You have to understand, that all the automatic methods, be it adaptive sampling, labeling, etc, work in most cases, but it is always possible to break them. This can happen when you are plotting very small values or very large one or when your function has very small features. For those cases, you can often manually adjust the settings.
For the ticks you have several options. First, you can set them manually to any label you like
Plot[Exp[x], {x, 1 - 10^-9, 1},
Ticks -> {{{999999999/1000000000, "close to 1"},
{1499999999/1500000000, "very close to 1"},
{2999999999/3000000000, "even closer to 1"},
{1, "finally 1"}},
Automatic}]

Here, the strings I used can be any representation of the values you like. Furthermore, you can use a function which takes xmin
and xmax
of your plotting interval and gives back a list of tick information
tickfunc[xmin_, xmax_] :=
Table[{x, NumberForm[x, 10]}, {x, xmin, xmax, (xmax - xmin)/4}]
Plot[Exp[x], {x, 1 - 10^-9, 1}, Ticks -> {tickfunc, Automatic}]

There are some more options and you can look at the documentation for Ticks
to find out more.

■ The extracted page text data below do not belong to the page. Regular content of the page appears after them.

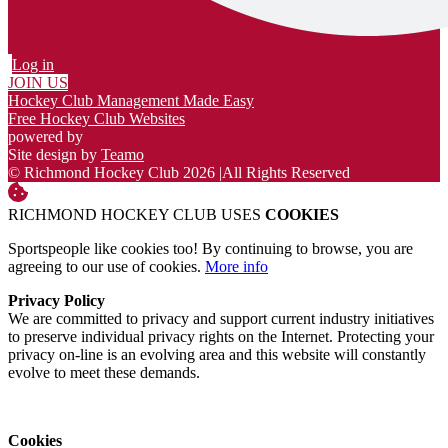
Log in
JOIN US
Hockey Club Management Made Easy
Free Hockey Club Websites
powered by
Site design by
Teamo
© Richmond Hockey Club 2026
|
All Rights Reserved
RICHMOND HOCKEY CLUB USES
COOKIES
Sportspeople like cookies too! By continuing to browse, you are
agreeing to our use of cookies.
More info
Privacy Policy
We are committed to privacy and support current industry initiatives
to preserve individual privacy rights on the Internet. Protecting your
privacy on-line is an evolving area and this website will constantly
evolve to meet these demands.
Cookies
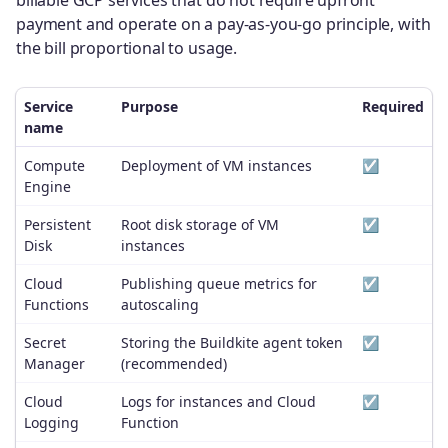
payment and operate on a pay-as-you-go principle, with
the bill proportional to usage.
Service
Purpose
Required
name
Compute
Deployment of VM instances
☑️
Engine
Persistent
Root disk storage of VM
☑️
Disk
instances
Cloud
Publishing queue metrics for
☑️
Functions
autoscaling
Secret
Storing the Buildkite agent token
☑️
Manager
(recommended)
Cloud
Logs for instances and Cloud
☑️
Logging
Function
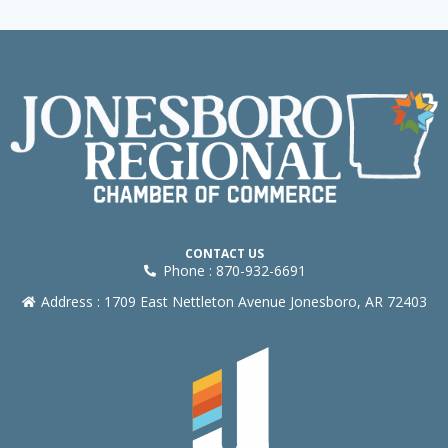
CONTACT US
Phone : 870-932-6691
Address : 1709 East Nettleton Avenue Jonesboro, AR 72403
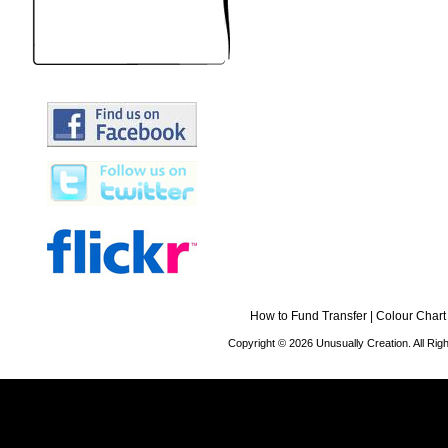
How to Fund Transfer
|
Colour Chart
Copyright © 2026 Unusually Creation. All Ri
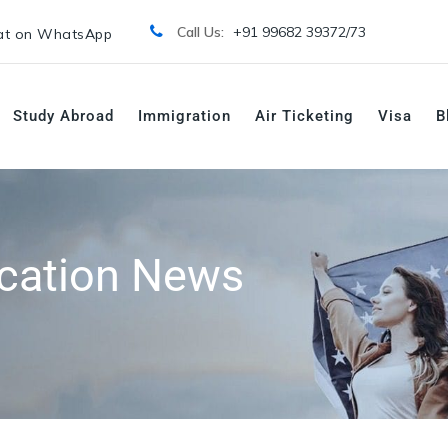
Call Us:
+91 99682 39372/
73
t on WhatsApp
Study Abroad
Immigration
Air Ticketing
Visa
B
cation News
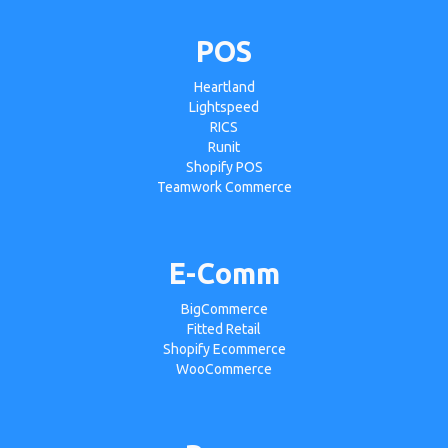
POS
Heartland
Lightspeed
RICS
Runit
Shopify POS
Teamwork Commerce
E-Comm
BigCommerce
Fitted Retail
Shopify Ecommerce
WooCommerce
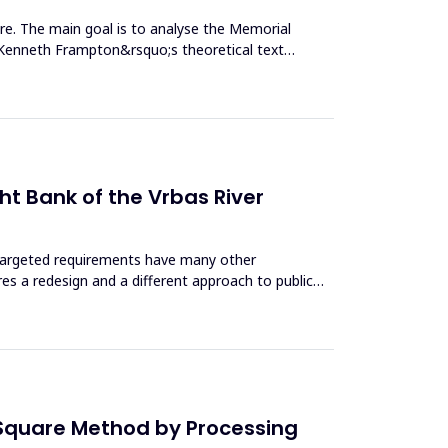
ture. The main goal is to analyse the Memorial
g Kenneth Frampton&rsquo;s theoretical text
ht Bank of the Vrbas River
h targeted requirements have many other
ires a redesign and a different approach to public
 Square Method by Processing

Finally, you could post-process an existing plot, by extracting the created Ticks
and adjust them. With AbsoluteOptions
you can extract the given Ticks
of a Graphics
and then it is simple replacement
gr = Plot[Exp[x], {x, 1 - 10^-9, 1}];
gr /. Graphics[blub__] :>
Graphics[blub,
First[(AbsoluteOptions[gr,
Ticks] /. {a_Real, b_, rest___} :> {a,
Rotate[Text[NumberForm[b, 10]], Pi/8], rest})]]
Note that you have to be a bit creative here, since otherwise the long numbers won't fit in the given place. Therefore, I rotated the labels a bit.